13. Once a Court of competent jurisdiction on the basis of the evidence and material that came on record has come to the conclusion that
petitioners are not entitled to Bhumiswami rights or possession and the finding is that they are not in possession. On the contrary when the revenue
records of the relevant period show that the respondents are in possession of the property in question, this Court is not required to interfere into
the matter. If the judgment rendered by the Civil Judge Class I, Bhopal on 30.11.2009, available on record, is perused, it would be seen that in a
judgment running into more than 57 paragraphs, the learned court below has analysed each and every aspect of the matter and has found that the
petitioner is not entitled to any decree and the suit has been dismissed.
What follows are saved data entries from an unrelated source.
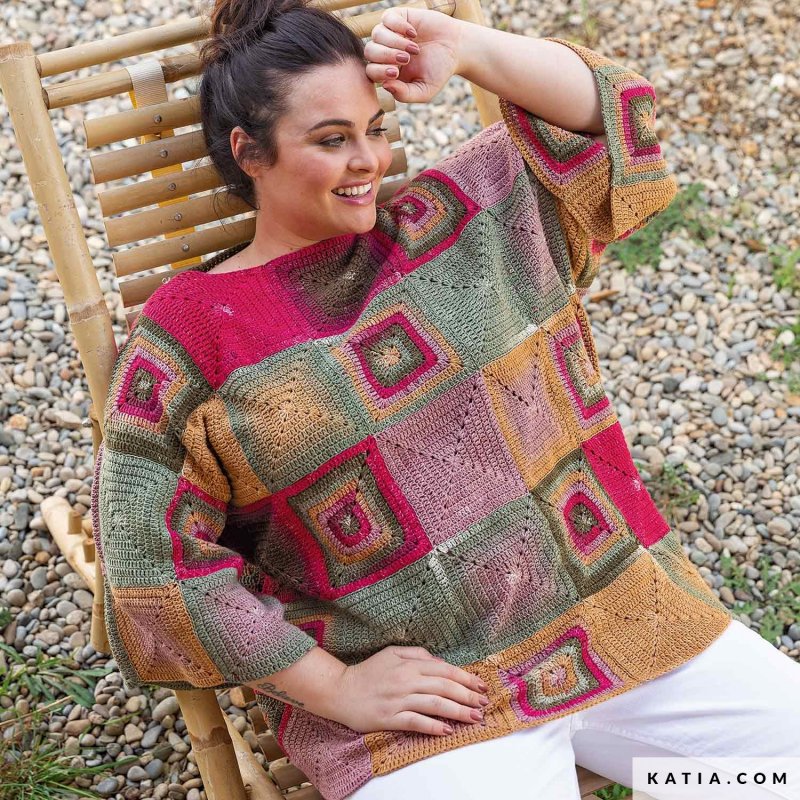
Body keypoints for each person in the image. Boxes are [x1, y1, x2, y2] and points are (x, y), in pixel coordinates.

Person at [91, 0, 800, 798]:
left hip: (613, 619)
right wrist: (335, 687)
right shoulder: (192, 332)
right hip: (424, 712)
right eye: (332, 139)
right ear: (248, 152)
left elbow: (614, 119)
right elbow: (148, 561)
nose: (369, 160)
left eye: (376, 128)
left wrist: (464, 47)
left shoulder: (457, 223)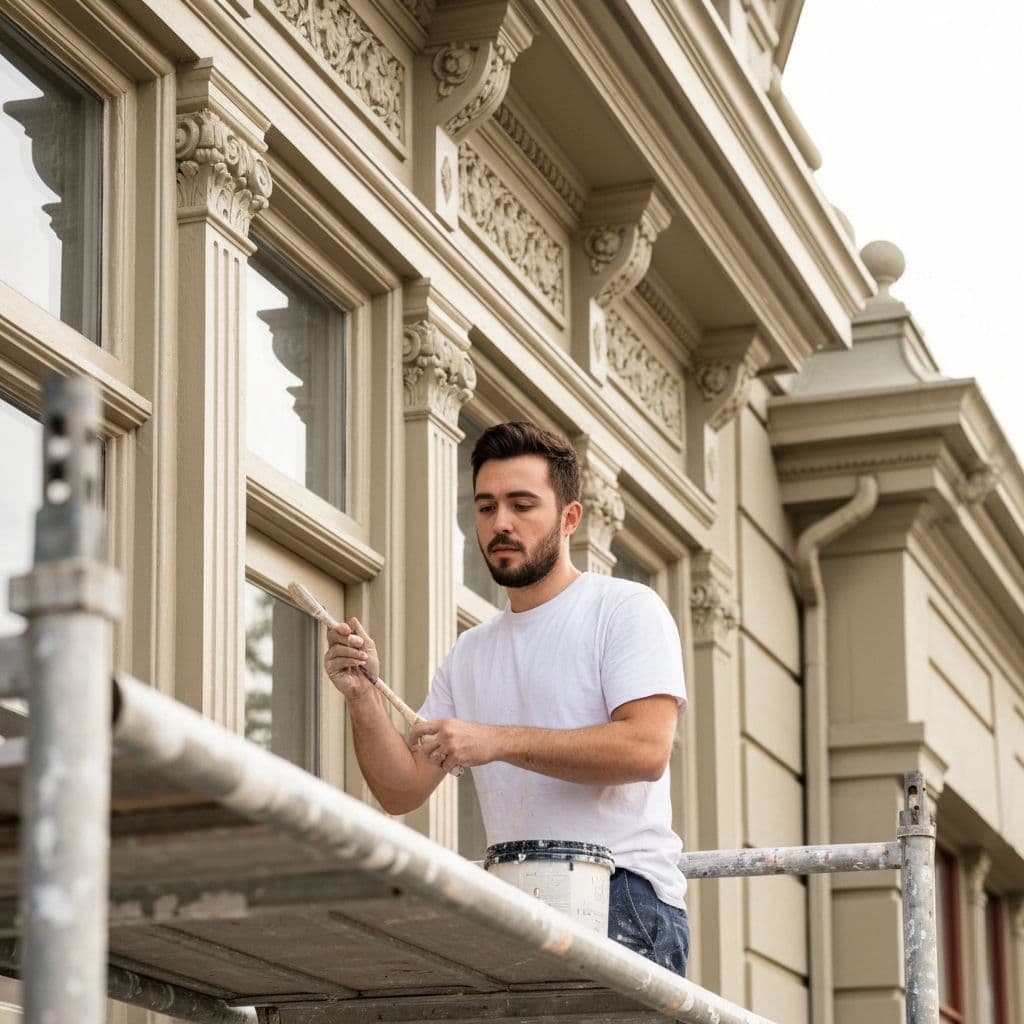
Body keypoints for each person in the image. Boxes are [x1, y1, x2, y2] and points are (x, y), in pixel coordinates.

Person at [324, 421, 689, 976]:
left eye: (522, 505)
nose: (501, 524)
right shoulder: (471, 652)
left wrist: (493, 740)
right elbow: (401, 789)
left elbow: (645, 750)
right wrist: (362, 696)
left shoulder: (625, 609)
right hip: (515, 908)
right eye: (486, 506)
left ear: (570, 518)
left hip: (624, 900)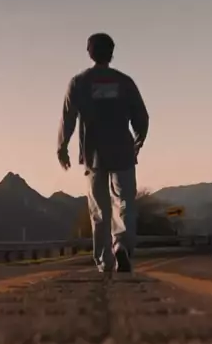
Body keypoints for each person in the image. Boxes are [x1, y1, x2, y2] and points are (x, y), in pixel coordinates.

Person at [57, 33, 149, 273]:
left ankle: (105, 260)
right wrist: (138, 140)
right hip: (123, 151)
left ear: (89, 53)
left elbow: (68, 118)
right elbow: (142, 117)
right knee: (125, 202)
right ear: (112, 53)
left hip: (93, 154)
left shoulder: (78, 83)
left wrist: (62, 146)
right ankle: (122, 245)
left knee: (99, 209)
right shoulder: (125, 82)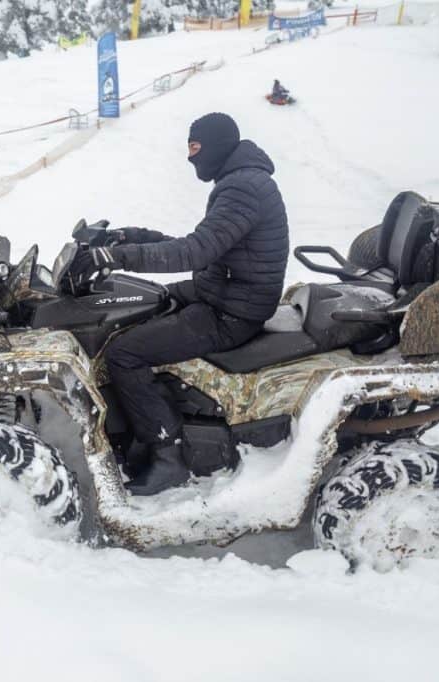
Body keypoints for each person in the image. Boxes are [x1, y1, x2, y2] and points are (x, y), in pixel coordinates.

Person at [68, 113, 289, 496]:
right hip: (220, 290)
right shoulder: (240, 180)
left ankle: (166, 453)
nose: (190, 158)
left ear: (216, 145)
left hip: (232, 311)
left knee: (125, 353)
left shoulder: (243, 189)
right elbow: (205, 244)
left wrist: (115, 258)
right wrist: (127, 237)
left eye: (195, 148)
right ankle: (135, 422)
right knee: (141, 306)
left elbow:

Once the petitioner''s right to retain possession of the suit property is
dismissed by a court of competent jurisdiction and the possession of the respondents are established then in the light of the concurrent findings
recorded by the Estate Officer and the District Judge, showing that the premise is a ''public premise'', and the petitioner an ''unauthorized
occupant'' on the said premises, interference into the matter by this Court is not warranted.
14. The concurrent findings recorded by the authorities can be interfered with by this Court exercising limited jurisdiction available under Article
226 of the Constitution only if it is found that the findings are perverse, without jurisdiction or there is an error apparent on the face of the record.
None of these factors are available and, therefore, it is not a fit case where interference into the matter now in these proceedings under Article 226
is called for.
15. Accordingly, finding no case for interference on the grounds raised, both the petitions are dismissed.